___ 原文
从这里来看教育问题就清楚了。如果说对教育问题的思考有所失,那它应当就在这个关节点上。有些问题需要认真考虑。


“维基百科”的出现带来了知识生产场域和知识生产方式的变化。在维基百科出现之前,知识的生产在专家和知识精英手中。很难想象引车卖浆者流能够生产知识,即便他们的经验能够上升为知识,那也必须经过知识精英的提炼与加工,否则就不可能有知识的权威性与普遍性。维基百科打破了这种状况。谁都可以成为维基百科的编者,无论是大学者,还是市井常人,都可以编写维基词条。关键是规则,这是第一位的。这规则就是:无论什么词条,必须有征引,言之有据,必须有出处。只要遵守规则,谁都可以编写甚至修改词条。不仅如此,而且参与人数越多,其普遍性越高,确定性就越强。知识生产方式的变化将会对教育产生重大影响,这是不言而喻的。互联网技术带来了知识传播方式的变化,比如远程教育,在它发展和普及之后,还能有多少大学存在?这是个根本性的问题。
______
§ **待完成任务**
1) 请用两句话概括原文的内容。
2) 请从原文最后一句之后接着续写一段。
后面的条目是独立材料，与原文无关。
___ 所供条目
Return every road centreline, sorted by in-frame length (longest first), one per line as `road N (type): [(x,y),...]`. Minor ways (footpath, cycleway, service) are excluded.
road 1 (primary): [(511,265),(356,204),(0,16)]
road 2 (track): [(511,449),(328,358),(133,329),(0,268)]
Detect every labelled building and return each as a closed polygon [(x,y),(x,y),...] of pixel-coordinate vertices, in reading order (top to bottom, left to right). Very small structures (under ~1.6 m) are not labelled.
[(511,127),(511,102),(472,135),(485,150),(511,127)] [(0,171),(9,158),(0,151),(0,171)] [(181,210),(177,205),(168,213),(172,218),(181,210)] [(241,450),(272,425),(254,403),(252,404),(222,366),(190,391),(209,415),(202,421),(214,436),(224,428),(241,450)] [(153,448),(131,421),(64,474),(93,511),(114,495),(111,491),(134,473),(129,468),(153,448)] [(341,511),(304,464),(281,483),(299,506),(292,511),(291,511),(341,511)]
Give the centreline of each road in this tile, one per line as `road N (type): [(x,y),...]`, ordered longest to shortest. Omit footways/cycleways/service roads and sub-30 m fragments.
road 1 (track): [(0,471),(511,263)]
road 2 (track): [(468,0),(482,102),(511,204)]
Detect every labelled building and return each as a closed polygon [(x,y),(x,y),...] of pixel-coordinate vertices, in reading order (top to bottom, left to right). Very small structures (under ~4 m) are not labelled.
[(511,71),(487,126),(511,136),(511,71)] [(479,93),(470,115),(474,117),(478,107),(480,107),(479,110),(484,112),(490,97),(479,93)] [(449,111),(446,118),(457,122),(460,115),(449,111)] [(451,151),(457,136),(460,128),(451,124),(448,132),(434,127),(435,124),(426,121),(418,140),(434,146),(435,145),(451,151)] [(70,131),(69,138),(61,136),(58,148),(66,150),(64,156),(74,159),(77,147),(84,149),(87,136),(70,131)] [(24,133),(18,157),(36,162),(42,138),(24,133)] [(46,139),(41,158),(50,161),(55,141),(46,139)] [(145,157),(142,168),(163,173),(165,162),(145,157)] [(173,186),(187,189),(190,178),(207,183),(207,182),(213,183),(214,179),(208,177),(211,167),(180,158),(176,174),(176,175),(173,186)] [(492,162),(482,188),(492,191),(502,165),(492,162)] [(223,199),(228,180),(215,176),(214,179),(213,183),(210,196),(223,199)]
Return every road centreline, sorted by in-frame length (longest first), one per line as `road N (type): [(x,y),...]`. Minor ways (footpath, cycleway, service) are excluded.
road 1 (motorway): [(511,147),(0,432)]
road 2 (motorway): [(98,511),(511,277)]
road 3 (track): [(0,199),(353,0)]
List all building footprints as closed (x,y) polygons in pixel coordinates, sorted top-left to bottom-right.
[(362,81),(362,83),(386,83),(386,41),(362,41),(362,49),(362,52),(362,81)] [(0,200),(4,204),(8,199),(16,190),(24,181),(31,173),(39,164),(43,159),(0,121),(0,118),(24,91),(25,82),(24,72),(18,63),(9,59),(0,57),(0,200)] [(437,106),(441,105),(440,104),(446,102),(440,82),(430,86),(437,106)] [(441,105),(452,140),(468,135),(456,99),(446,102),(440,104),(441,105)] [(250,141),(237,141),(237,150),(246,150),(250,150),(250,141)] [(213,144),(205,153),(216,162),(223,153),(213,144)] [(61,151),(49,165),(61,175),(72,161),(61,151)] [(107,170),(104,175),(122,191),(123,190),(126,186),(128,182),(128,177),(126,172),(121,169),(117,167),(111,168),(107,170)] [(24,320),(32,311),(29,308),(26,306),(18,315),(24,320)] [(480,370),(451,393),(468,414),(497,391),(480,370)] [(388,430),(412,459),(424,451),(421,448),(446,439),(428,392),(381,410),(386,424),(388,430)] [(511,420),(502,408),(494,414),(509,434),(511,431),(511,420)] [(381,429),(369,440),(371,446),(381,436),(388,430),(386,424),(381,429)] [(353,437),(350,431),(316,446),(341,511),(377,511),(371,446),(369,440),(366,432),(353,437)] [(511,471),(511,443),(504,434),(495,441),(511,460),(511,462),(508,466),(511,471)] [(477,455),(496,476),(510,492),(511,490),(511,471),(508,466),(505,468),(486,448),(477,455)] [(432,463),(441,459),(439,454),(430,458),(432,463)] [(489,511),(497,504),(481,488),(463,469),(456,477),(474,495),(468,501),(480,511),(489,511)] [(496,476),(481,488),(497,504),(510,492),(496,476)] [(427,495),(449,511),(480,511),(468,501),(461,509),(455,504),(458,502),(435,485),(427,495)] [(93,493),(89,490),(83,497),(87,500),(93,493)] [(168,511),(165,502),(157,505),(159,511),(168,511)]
______
§ **书面答案**
1) 维基百科的出现改变了知识生产的场域和方式：过去知识掌握在专家和知识精英手中，如今无论大学者还是市井常人，只要遵守必须有征引、言之有据、必须有出处的规则，都可以编写甚至修改词条。这种知识生产方式的变化，以及互联网技术带来的知识传播方式的变化，将对教育产生重大影响，并引出远程教育发展普及后还能有多少大学存在这一根本性问题。

2)
还有更严重的问题。可以从两个关键词来看:一个是现代性。关于现代性已经有了诸多讨论。哈贝马斯说现代性是一个未完成的计划;吉登斯说那是一种生活方式,但东方国家要进入现代性则面临着自身文化巨大的阻滞力;而詹姆逊则说,那是一种资本主义的不平等的标志。现代性好像是一个很老旧的话题了,为什么还要说?其实原因很简单,很多人虽然说了现代性,但从来都没有或根本不想离开前现代的基地。海德格尔是批评现代性的人,按他的说法,现代性最大的问题是技术统治,是虚无主义问题。尼采比较早的谈到虚无主义,海德格尔在评论尼采时,大大发挥了这一思想。在他看来,现代生活的本质就是虚无主义,原先那些坚固的东西都烟消云散了。标准、价值、意义似乎都不存在了,总之虚无化了。海德格尔把目光投向过去,又拉上艺术和上帝,演奏了一曲悲歌。其实,事情远没有他想得那么糟。虚无主义的积极意义在于:过去那套东西失效了,人们再也不能按以前的方式思想和生活了。怎么办?很简单,去寻找和锻造新的武器吧。本雅明和威廉斯给我们表明了这一点。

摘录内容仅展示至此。